## Document text
Second, we will adopt a greater flexibility in the use of interest rates to control inflation. By committing ourselves to monetary policy as the sole means of halting price rises, we have had to maintain interest rates at an artificially high level-stifling investment, expansion, and growth. And despite these high rates, prices have continued to rise. As a result each successive peak and trough in the economy has ended with high interest rates accompanying heavy unemployment, low production and a slack economy. We do not reject monetary policy as an instrument of controlling inflation. And we are also aware that sharp declines in the short-term rate could further aggravate the balance of payments problem, as foreign investors seek better money markets. But we do believe that monetary policy should be only one of many anti-inflationary measures, and that it must be used with full realization of the harmful effect that high interest rates, especially on long-term obligations, can have on economic growth.

Third, we must have a flexible, balanced, and, above all, a coordinated monetary and fiscal policy. We do not, let me make it clear, advocate any changes in the constitution of the Federal Reserve System. It is important to keep the day-to-day operations of the Federal Reserve removed from political pressures, while preserving the President's responsibility for longer range coordination of economic policies.

Fourth, the Federal Government must work closely with labor and management to develop wage and price policies consistent with reasonable price stability. The erratic upward spiral of wages and prices, especially in a few basic industries, is one of the primary causes of the inflation which has impaired purchasing power at home and contributed greatly to the adverse balance of payments with its consequent drain on our gold reserves.

## Data provided
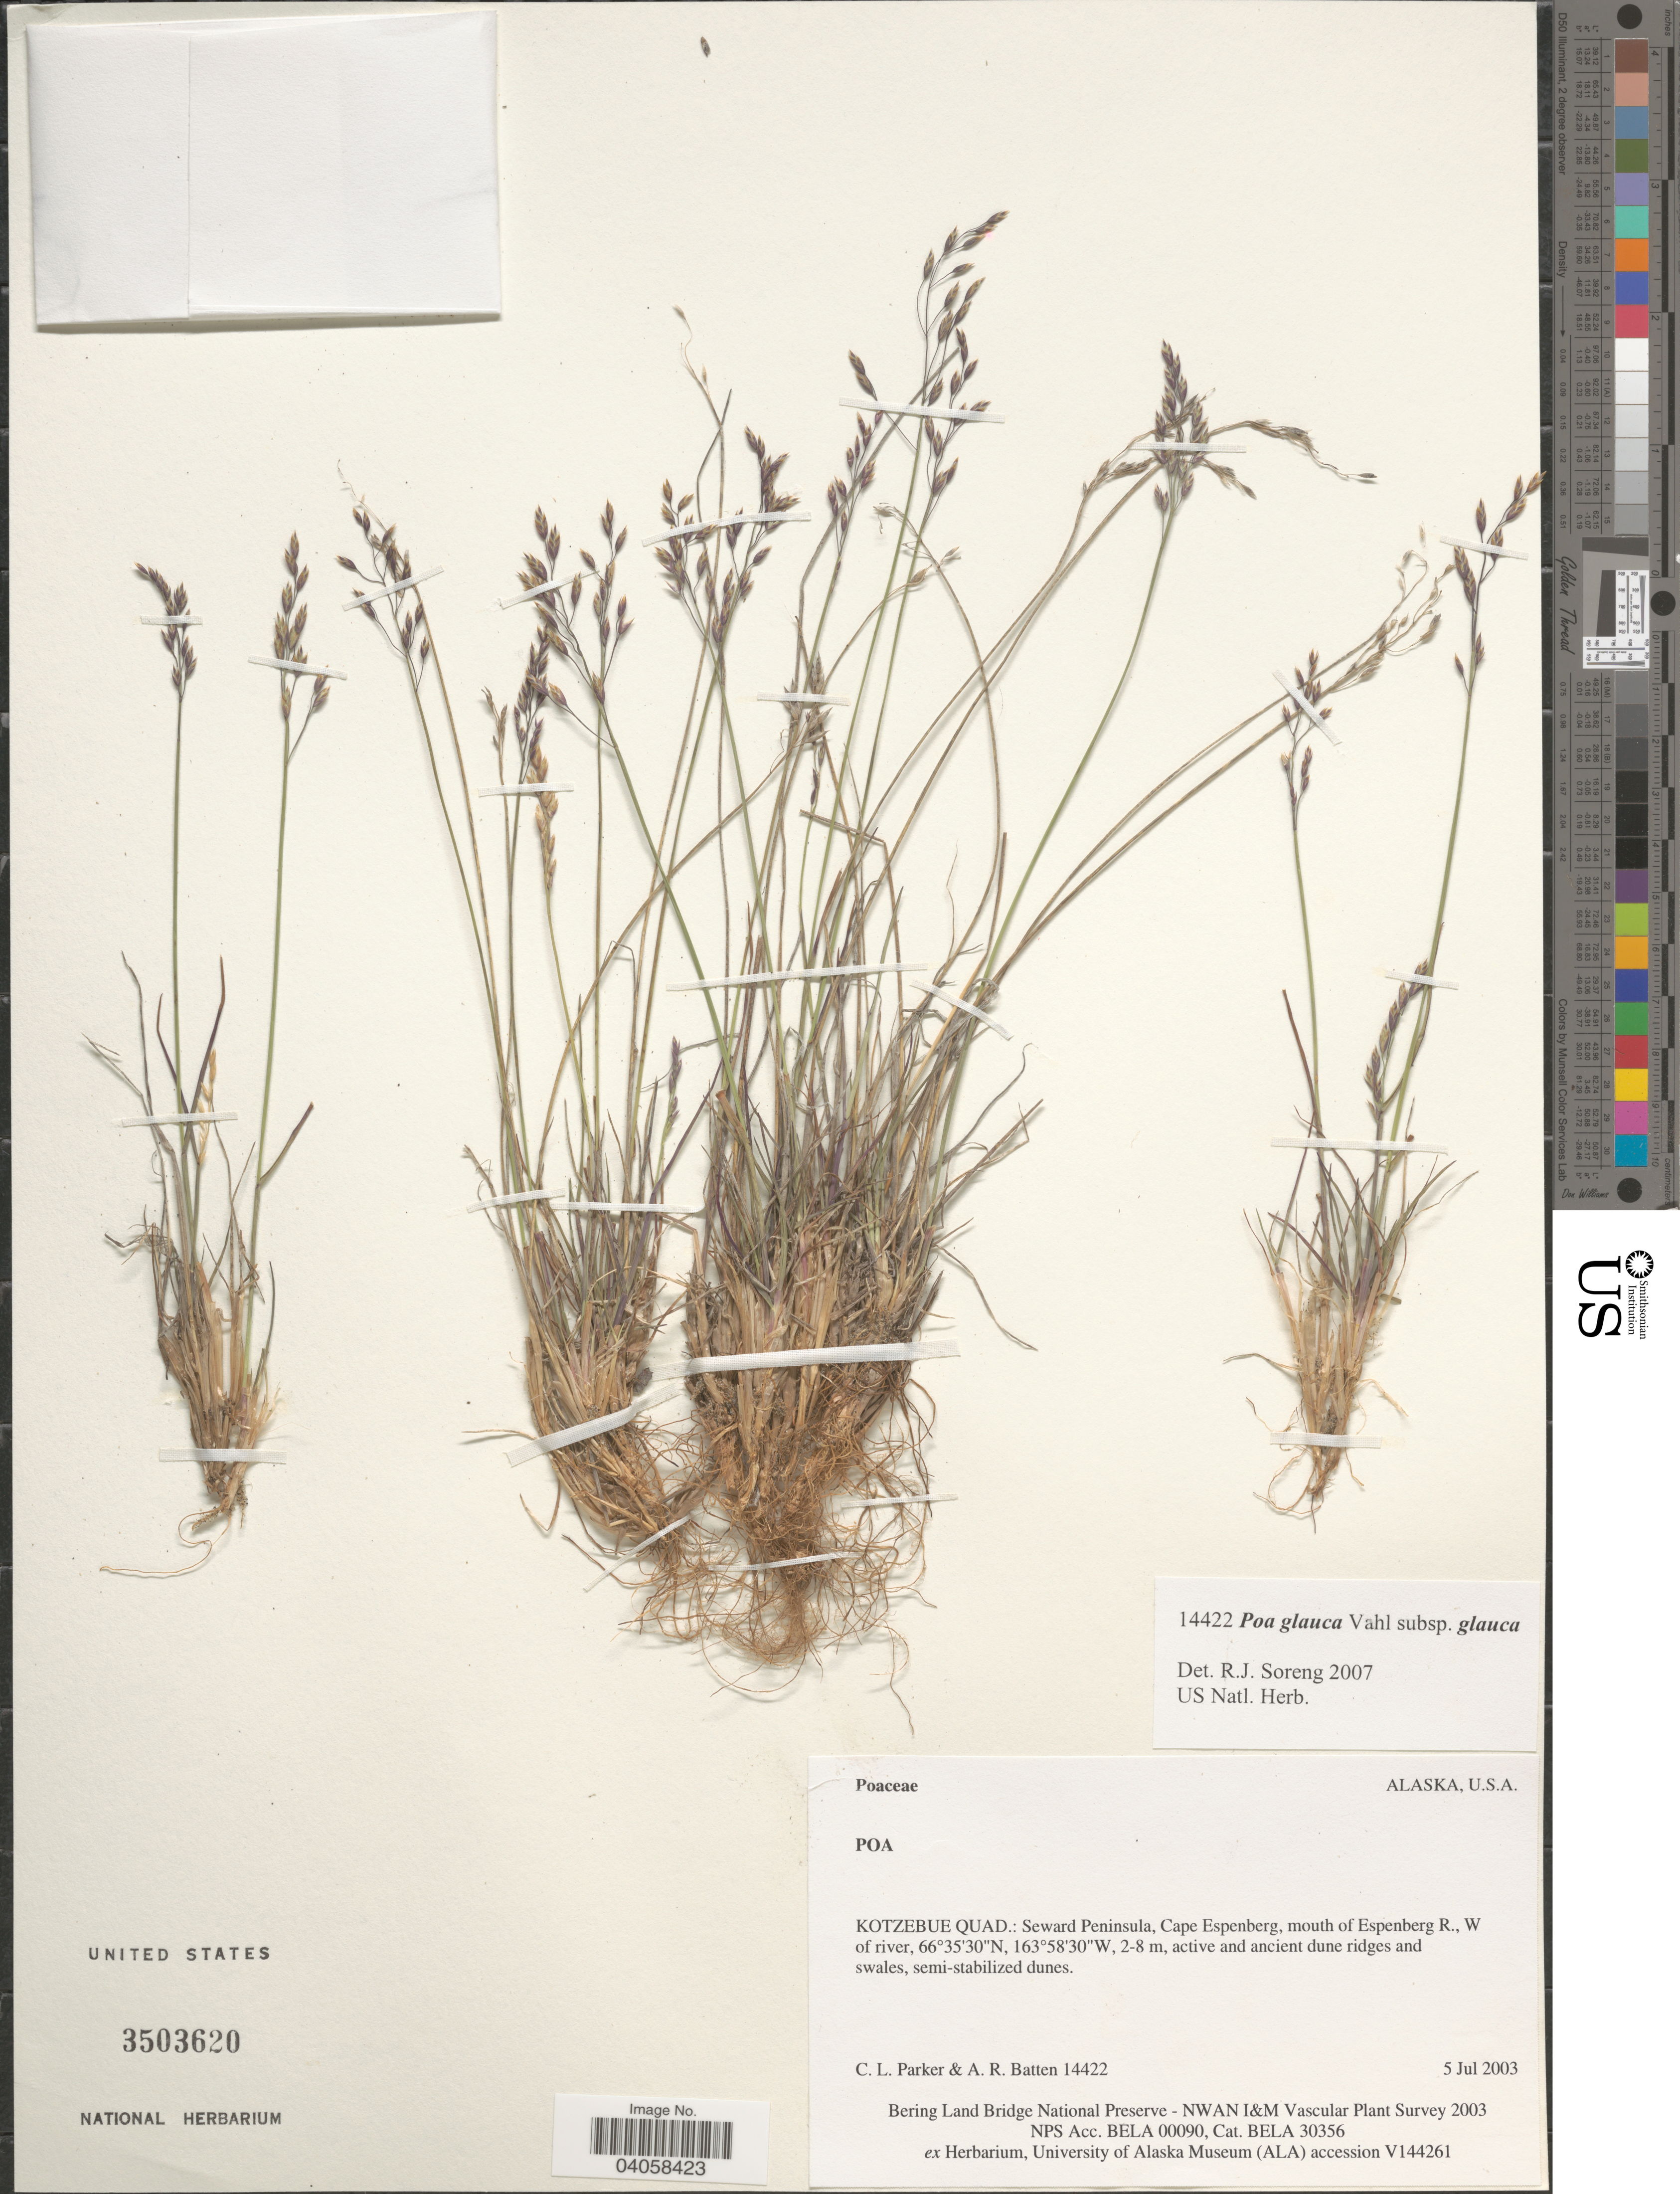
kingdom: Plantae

* * *

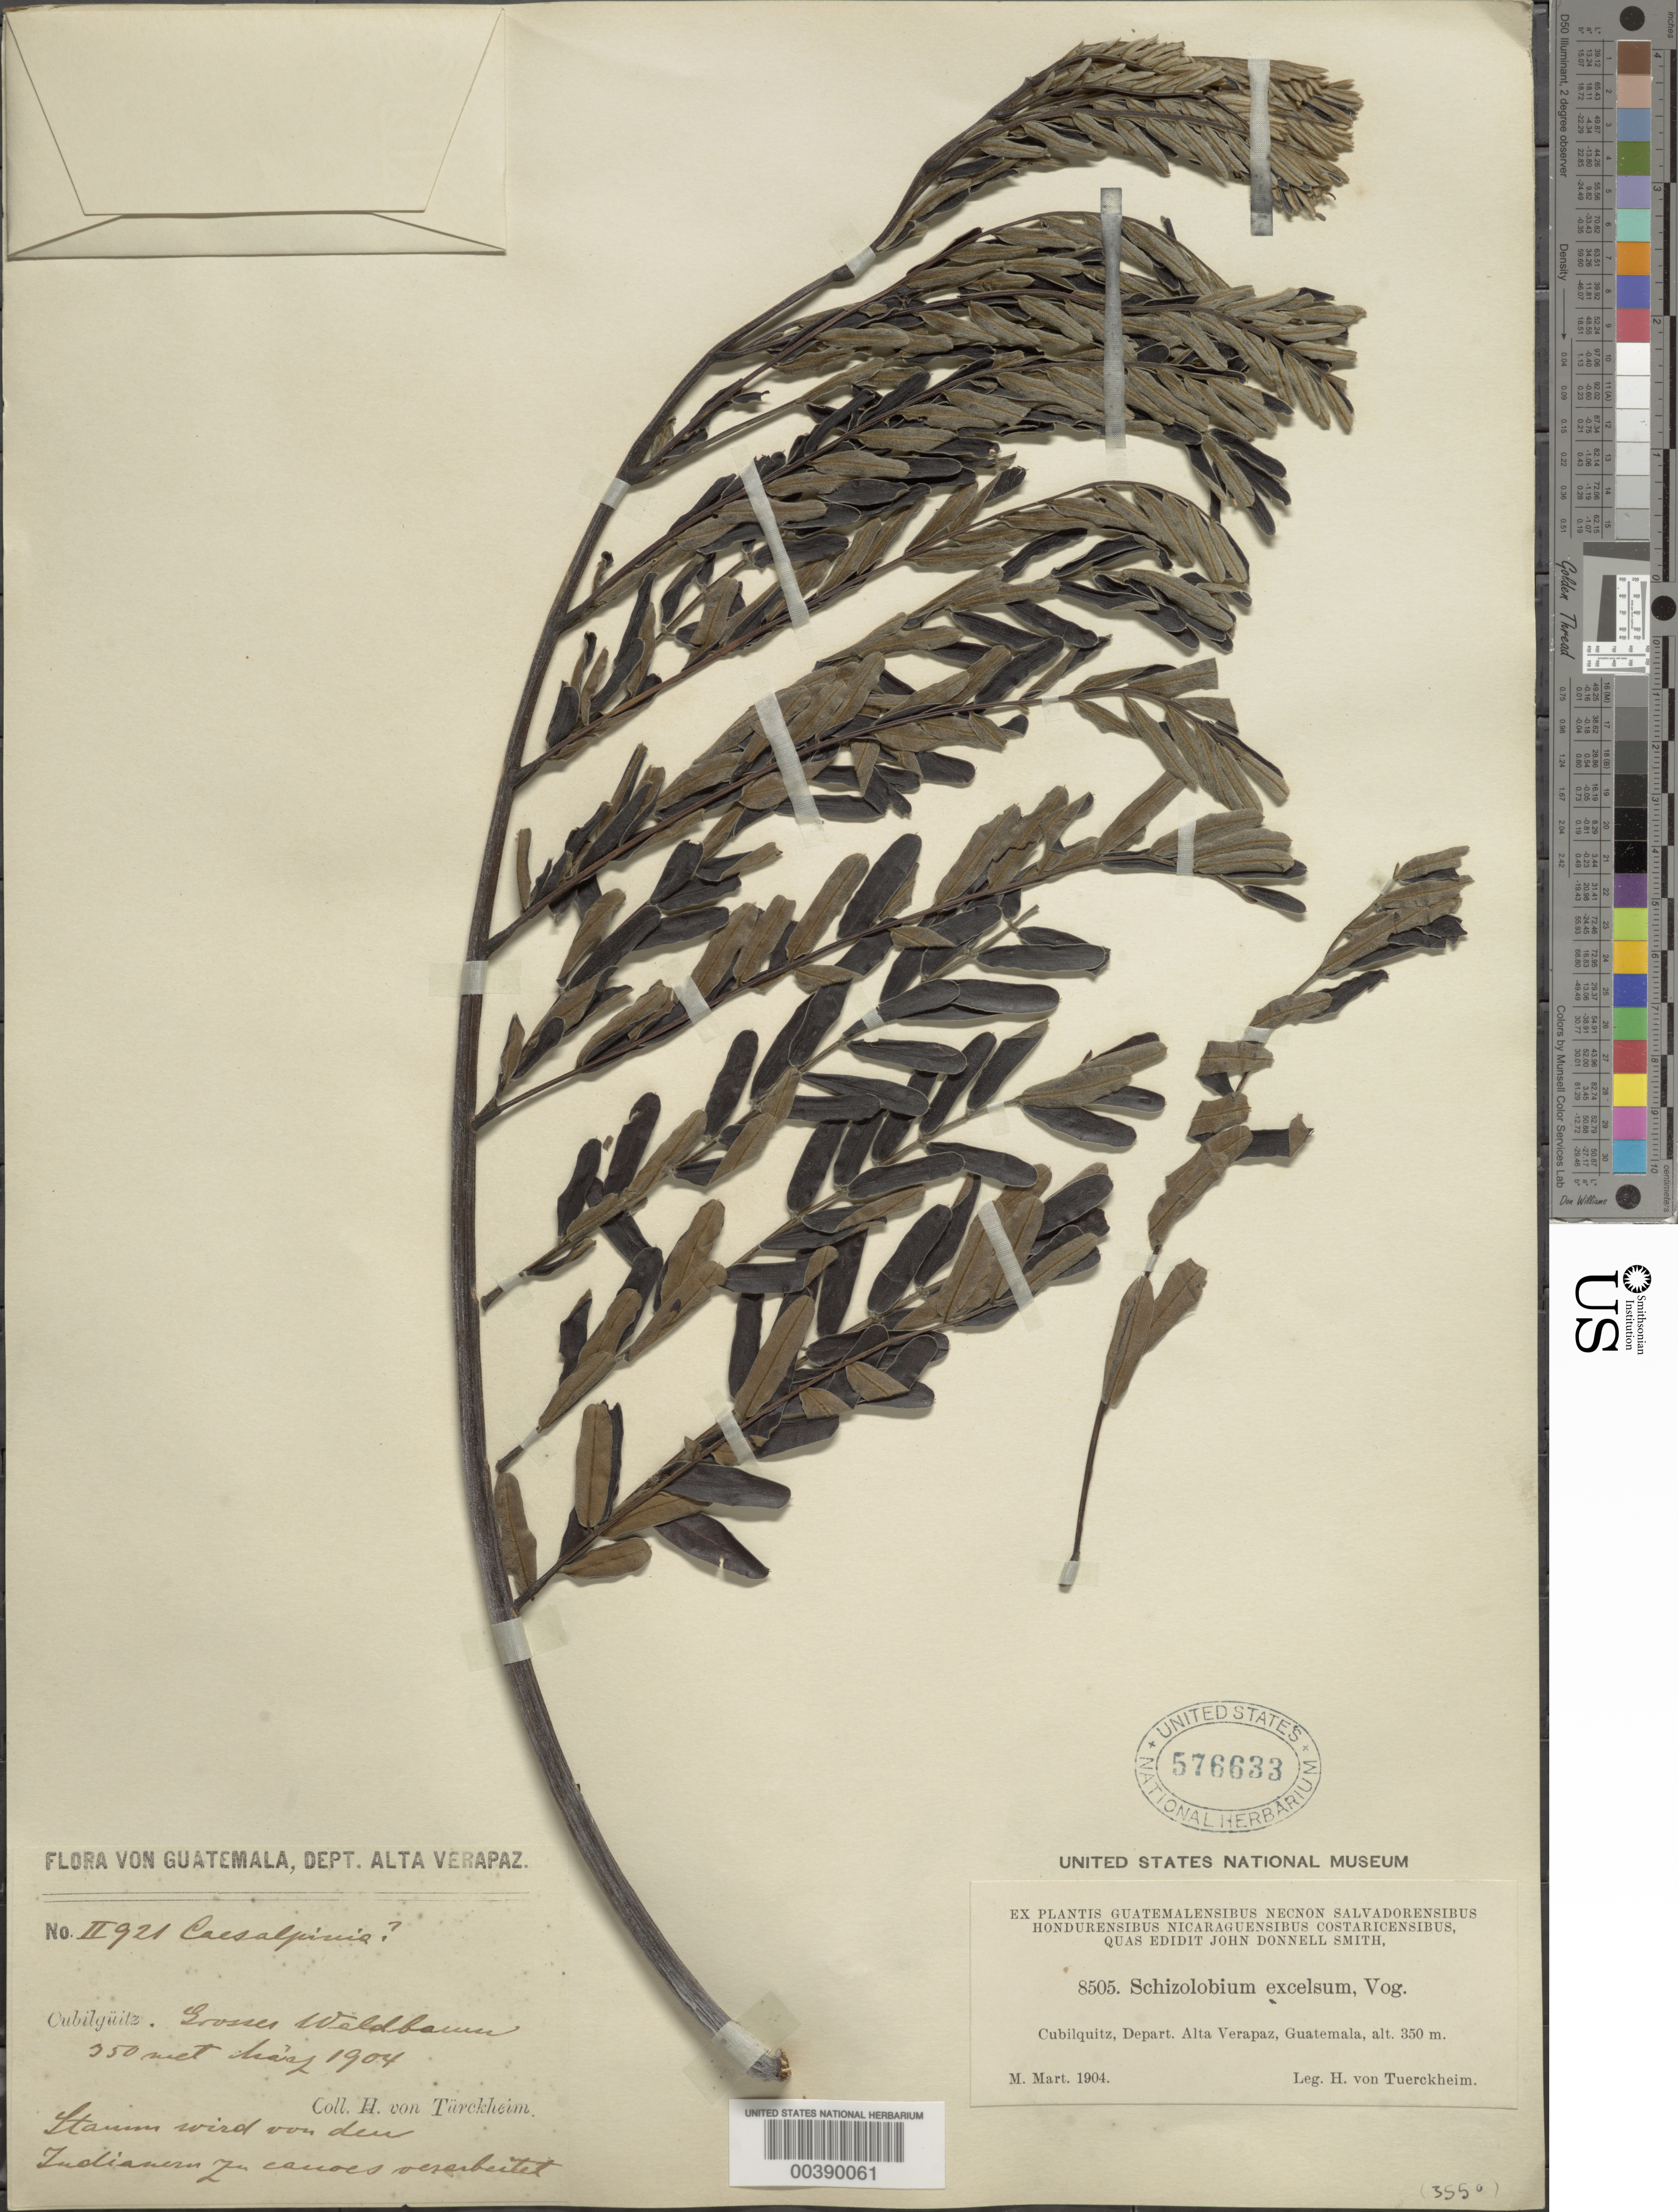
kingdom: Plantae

## Task requirements
• A. List each numbered point that the passage on economic policy sets out, giving its ordinal word and a brief statement of what it calls for.
• B. Write out everything in the passage on economic policy from "Fourth, the Federal" down to "our gold reserves.".
• C. Extend the passage on economic policy past its final sentence.
The records have nothing to do with what is asked here.

## Responses
• A.
- Second: adopt greater flexibility in the use of interest rates to control inflation.
- Third: have a flexible, balanced, and coordinated monetary and fiscal policy.
- Fourth: have the Federal Government work closely with labor and management to develop wage and price policies consistent with reasonable price stability.

• B.
Fourth, the Federal Government must work closely with labor and management to develop wage and price policies consistent with reasonable price stability. The erratic upward spiral of wages and prices, especially in a few basic industries, is one of the primary causes of the inflation which has impaired purchasing power at home and contributed greatly to the adverse balance of payments with its consequent drain on our gold reserves.

• C.
Without resorting to the compulsion of wage and price controls, the President of the United States has a responsibility to exert the leadership of his office and the force of informed public opinion in the pursuit of reasonable price stability.

Fifth, we must stimulate plant modernization programs which are vital both to increased production and to building industrial facilities which can compete successfully with the modern plant of Europe and the Soviet Union. Wherever we are certain that tax revision - including accelerated depreciation - will stimulate investment in new plants and equipment, without damage to our principles of equity, we will proceed with such revision. We will also carefully examine our entire tax structure in order to close loopholes which are unnecessarily depriving the Government of needed tax revenue, and in order to develop tax policies which will stimulate economic growth.

Sixth, we must develop the human and material resources on which the strength of our economy depends.

The increasing complexity of modern industry requires the best talent and skills which America has to offer. The history of American economic growth has, in large measure, been the history of the developing skills of our labor force, and the imagination and creativity of our businessmen and scientists. To assure continued growth we must invest in better school systems, in vocational training programs for unemployed workers, and in scholarship programs which will make higher education available to all young men and women of intellect and ability.

By vigorous pursuit of these policies I believe that we can move toward an economy which is growing without inflation. And if we do, then American industry will also be in a better position to compete on the world market - increasing the volume of our exports, shifting the balance of payments, halting the drain on our gold reserves, and, thus insuring the soundness of the dollar.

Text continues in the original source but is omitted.